As spaces, separated from the society and governed by the state, societal disparities are often believed to be residing largely outside the schooling system. Under these imaginations, the value of education lies in simply ‘bringing and keeping’ girls in schools.
Gender is ‘inextricably intertwined with other critical markers including region, religion, class, caste, sexual orientation and disability’. For a girl child from a backward community, disadvantaged along the lines of caste and gender, there are at least two struggles she has to face and any sincere effort to empower has to enable them to fight both. As several social movements, efforts of feminist groups and state initiatives have demonstrated, educational spaces can potentially serve as such a space. However, as efforts to adapt them into more formal state systems have revealed, there are tensions between the imagination of gender and caste that have emerged under government educational programmes and the very feminist movements they draw on.

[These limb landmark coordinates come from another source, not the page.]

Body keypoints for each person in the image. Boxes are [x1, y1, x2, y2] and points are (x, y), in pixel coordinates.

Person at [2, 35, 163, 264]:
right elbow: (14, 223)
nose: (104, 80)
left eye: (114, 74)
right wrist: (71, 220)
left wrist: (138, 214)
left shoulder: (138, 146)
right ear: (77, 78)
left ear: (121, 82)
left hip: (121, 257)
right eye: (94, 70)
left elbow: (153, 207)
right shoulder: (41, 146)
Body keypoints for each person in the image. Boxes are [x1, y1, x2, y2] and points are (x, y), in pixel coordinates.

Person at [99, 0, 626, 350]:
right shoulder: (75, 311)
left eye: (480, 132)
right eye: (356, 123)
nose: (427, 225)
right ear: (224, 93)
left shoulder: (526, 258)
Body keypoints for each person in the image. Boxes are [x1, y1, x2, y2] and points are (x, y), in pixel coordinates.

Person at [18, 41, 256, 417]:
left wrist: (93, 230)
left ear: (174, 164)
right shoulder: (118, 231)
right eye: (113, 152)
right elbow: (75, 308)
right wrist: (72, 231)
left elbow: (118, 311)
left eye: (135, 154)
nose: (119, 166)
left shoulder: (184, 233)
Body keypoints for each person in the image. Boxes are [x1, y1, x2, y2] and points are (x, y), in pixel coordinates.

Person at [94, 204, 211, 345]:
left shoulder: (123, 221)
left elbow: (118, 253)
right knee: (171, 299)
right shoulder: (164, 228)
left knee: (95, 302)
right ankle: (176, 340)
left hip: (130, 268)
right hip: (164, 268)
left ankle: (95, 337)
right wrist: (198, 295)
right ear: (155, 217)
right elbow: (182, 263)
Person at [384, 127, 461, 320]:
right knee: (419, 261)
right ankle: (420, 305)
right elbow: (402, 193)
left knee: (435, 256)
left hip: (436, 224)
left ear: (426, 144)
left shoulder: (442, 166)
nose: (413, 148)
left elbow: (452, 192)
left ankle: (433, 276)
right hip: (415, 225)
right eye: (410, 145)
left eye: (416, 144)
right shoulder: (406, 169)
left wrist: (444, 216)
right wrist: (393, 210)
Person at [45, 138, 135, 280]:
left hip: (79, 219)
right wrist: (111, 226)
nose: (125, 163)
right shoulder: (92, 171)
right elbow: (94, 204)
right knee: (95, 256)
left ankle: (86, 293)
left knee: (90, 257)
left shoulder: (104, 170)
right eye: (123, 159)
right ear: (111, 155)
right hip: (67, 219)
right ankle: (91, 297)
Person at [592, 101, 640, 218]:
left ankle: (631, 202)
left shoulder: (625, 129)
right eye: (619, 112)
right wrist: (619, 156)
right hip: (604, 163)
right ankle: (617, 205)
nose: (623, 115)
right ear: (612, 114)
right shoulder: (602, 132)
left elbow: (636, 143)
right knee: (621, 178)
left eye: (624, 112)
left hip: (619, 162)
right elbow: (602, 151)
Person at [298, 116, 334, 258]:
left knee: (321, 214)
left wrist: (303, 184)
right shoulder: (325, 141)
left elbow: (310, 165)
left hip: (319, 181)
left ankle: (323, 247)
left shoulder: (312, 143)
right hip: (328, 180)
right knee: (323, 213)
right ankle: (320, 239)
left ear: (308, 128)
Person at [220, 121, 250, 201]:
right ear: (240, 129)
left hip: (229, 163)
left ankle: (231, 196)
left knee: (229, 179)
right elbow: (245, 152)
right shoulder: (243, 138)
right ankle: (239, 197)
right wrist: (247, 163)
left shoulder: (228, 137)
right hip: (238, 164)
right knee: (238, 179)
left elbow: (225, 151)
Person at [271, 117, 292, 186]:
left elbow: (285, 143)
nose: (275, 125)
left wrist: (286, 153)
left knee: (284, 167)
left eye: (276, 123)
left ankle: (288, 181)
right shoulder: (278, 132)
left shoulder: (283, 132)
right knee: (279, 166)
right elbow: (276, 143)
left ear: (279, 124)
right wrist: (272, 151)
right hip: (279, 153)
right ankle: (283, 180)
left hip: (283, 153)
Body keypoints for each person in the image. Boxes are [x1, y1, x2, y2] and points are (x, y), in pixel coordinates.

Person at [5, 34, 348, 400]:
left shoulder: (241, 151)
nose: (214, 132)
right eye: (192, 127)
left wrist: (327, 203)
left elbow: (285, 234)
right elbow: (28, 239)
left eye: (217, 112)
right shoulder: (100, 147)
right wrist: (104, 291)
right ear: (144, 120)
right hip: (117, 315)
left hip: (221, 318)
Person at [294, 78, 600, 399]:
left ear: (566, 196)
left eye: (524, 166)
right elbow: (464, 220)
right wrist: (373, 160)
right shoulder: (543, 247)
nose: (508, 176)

In light of policies attempting integration of educational spaces, prior studies have tried to understand integration among students falling in the socio-economic categories of the ‘advantaged’ and the ‘disadvantaged’, in the context of out-of-school children; in the context of the Right to Education (RTE); in the context of Dalits and Tribals in schools. In contrast, there has been limited examination of spaces that exclusively cater to students from disadvantaged backgrounds. This is despite the push for higher enrolment for girls and ‘backward communities’.

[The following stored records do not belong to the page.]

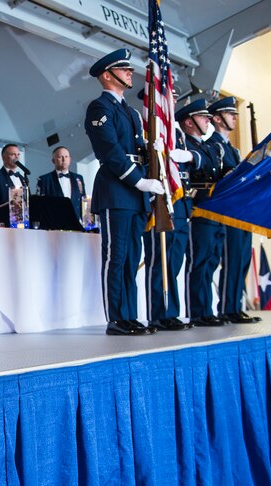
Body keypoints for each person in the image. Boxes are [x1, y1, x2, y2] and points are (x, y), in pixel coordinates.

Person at [84, 48, 165, 336]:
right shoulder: (100, 108)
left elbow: (135, 147)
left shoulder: (130, 112)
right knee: (115, 256)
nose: (131, 73)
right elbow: (109, 150)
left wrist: (152, 152)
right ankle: (116, 318)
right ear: (108, 75)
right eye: (124, 69)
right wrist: (139, 181)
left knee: (132, 256)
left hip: (134, 193)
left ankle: (130, 315)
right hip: (117, 189)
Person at [142, 92, 194, 331]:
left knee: (174, 262)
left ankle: (171, 312)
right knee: (158, 261)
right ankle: (158, 313)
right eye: (166, 97)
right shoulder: (149, 125)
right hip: (159, 201)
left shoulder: (177, 133)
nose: (172, 100)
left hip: (180, 204)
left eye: (173, 97)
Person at [208, 96, 260, 324]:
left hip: (240, 212)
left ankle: (235, 306)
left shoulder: (234, 151)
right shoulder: (214, 147)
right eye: (230, 114)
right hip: (226, 213)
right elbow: (217, 180)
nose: (235, 118)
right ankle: (227, 308)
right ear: (217, 119)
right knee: (231, 260)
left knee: (241, 260)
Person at [179, 99, 226, 326]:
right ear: (189, 122)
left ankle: (206, 309)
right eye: (202, 117)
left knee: (210, 261)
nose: (207, 120)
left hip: (213, 209)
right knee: (198, 261)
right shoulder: (185, 145)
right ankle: (197, 311)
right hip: (198, 208)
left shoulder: (208, 147)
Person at [36, 146, 87, 220]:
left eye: (66, 156)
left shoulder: (78, 178)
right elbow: (40, 205)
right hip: (54, 223)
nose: (64, 159)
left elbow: (83, 199)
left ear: (70, 159)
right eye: (60, 157)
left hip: (76, 222)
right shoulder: (44, 179)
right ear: (53, 161)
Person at [0, 143, 27, 226]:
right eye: (13, 154)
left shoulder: (23, 178)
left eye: (18, 154)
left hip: (24, 222)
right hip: (4, 223)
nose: (17, 157)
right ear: (4, 157)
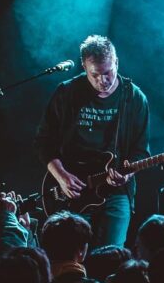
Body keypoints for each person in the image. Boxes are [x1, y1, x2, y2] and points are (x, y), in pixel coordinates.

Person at [36, 35, 149, 248]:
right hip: (72, 190)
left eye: (108, 73)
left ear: (116, 62)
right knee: (70, 254)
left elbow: (141, 151)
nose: (102, 81)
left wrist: (127, 173)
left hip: (115, 192)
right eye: (95, 74)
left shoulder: (134, 98)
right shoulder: (67, 92)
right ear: (84, 66)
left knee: (111, 256)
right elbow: (44, 141)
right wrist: (61, 177)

Kasturba Gandhi Balika Vidyalayas (KGBV) is a residential secondary school programme, run by the Government of India (GOI). It was launched ‘for setting up residential schools at upper primary level for girls belonging predominantly to the SC, ST, OBC (Scheduled Caste, Scheduled Tribe and Other Backward Class) and minorities in difficult areas’. Let’s understand the state’s imagination, articulation and the lived experiences of students in one school as they negotiate residential educational spaces under the programme, seeing it as an effort to offer an alternate ‘field’—a space that possibly has rules and norms that are different from, and hopefully challenge, the prevalent norms of the society. Seeing it as a site of schooling and state interventions, we trace the history of the programme, its evaluations and document informal daily interactions between the inhabitants of the educational space.